Les négligences correspondent à la difficulté plus ou moins grande, voire l’impossibilité de répondre aux besoins fondamentaux de l’enfant (besoins physiques, émotionnels, de soins, de sécurité, d’éducation…). Ce sont des actes pour lesquels l’intentionnalité n’est retenue que dans les situations les plus graves avec des parents compétents.
Ces situations de négligences touchent une part importante de la population pédiatrique.
En 2013, l’Organisation Mondiale de la Santé (OMS) estimait la prévalence des négligences physiques à 16,3 % et des négligences psychologiques à 18,4 %.
La définition des négligences dentaires a été adoptée par l’American Academy of Pediatric Dentistery en 1983 et consolidée par cette même instance en 2010 puis 2016 [2].
 
Quelle que soit leur gravité, elles doivent être prises en considération, car ces situations de négligence dentaire ont un impact important sur le développement de l’enfant (langage, scolarité, alimentation…). En outre, les situations de négligence dentaire peuvent être le seul mode clinique d’expression de situations de négligence plus graves et peu visibles. Celles-ci sont prédictives de l’état de santé de ces enfants à l’âge adulte.

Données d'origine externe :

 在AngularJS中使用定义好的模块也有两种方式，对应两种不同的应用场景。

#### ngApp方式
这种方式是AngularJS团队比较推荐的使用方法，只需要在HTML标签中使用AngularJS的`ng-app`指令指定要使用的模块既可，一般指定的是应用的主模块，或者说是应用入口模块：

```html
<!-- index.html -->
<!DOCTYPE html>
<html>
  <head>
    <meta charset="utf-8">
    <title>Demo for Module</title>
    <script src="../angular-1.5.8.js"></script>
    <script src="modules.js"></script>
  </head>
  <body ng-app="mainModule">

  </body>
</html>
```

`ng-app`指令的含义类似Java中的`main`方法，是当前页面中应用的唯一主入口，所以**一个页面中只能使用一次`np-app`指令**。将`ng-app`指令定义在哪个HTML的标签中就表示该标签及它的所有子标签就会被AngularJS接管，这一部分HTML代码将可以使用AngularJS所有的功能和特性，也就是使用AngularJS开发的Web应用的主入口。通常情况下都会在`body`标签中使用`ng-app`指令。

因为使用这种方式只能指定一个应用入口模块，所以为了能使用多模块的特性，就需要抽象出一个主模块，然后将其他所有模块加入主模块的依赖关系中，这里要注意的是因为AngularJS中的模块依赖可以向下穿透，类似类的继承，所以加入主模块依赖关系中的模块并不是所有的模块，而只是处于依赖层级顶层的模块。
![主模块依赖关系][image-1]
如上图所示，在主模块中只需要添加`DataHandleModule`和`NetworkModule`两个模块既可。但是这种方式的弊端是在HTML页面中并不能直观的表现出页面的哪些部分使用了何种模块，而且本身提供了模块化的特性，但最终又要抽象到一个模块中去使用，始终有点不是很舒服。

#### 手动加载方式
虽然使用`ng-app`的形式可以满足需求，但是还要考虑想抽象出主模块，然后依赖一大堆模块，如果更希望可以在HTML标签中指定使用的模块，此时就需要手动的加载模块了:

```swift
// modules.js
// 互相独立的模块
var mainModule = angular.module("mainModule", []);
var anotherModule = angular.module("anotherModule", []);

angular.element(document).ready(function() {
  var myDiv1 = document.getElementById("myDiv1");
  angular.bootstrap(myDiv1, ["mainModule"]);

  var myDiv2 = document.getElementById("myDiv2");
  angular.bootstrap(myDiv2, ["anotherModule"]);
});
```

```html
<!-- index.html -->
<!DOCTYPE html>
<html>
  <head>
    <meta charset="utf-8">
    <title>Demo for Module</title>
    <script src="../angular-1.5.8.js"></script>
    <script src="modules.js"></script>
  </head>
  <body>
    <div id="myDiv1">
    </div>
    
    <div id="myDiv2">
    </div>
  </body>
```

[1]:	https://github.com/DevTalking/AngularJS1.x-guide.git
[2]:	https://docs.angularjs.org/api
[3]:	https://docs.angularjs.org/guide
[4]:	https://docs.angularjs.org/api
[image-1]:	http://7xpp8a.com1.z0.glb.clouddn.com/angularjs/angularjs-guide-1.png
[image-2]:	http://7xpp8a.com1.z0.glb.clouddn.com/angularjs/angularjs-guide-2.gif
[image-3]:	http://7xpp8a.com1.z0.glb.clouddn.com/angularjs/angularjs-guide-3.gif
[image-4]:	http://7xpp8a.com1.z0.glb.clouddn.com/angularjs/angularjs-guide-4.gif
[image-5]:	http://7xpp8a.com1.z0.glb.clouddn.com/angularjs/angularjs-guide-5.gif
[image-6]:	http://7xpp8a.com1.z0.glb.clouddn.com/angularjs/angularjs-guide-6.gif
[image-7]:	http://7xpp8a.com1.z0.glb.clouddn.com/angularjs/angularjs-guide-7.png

Dans ce contexte, le praticien doit se centrer sur l’enfant et les soins qu’il est nécessaire de prodiguer. Le ressort de l’échange avec le ou les parents doit se faire de façon bienveillante autour de la notion de « santé globale ». Il ne doit pas être l’occasion d’émettre un jugement sur la qualité du lien parents-enfants ou l’éducation. Le praticien doit faire part de son inquiétude à son interlocuteur devant l’enfant. Nommer celle-ci de façon bienveillante n’a pas d’effet délétère sur le suivi.
 
Dans les situations plus graves et qui justifient un soutien de la part des services de protection de l’enfant, le praticien peut se délier du secret professionnel pour alerter les services compétents. L’article 226-14 du Code pénal l’y autorise. Dans ce contexte, il rédigera une information préoccupante à destination de la Cellule de Recueil d’Information Préoccupante (CRIP) conformément aux dispositions de la loi du 5 mars 2007. Sauf intérêt contraire de l’enfant, il en informera la famille. Le chirurgien-dentiste est un acteur et un partenaire important dans la prise en compte de l’enfance en danger. En effet, les situations de négligences dentaires sont huit fois plus rencontrées chez les enfants maltraités que dans la population générale [3].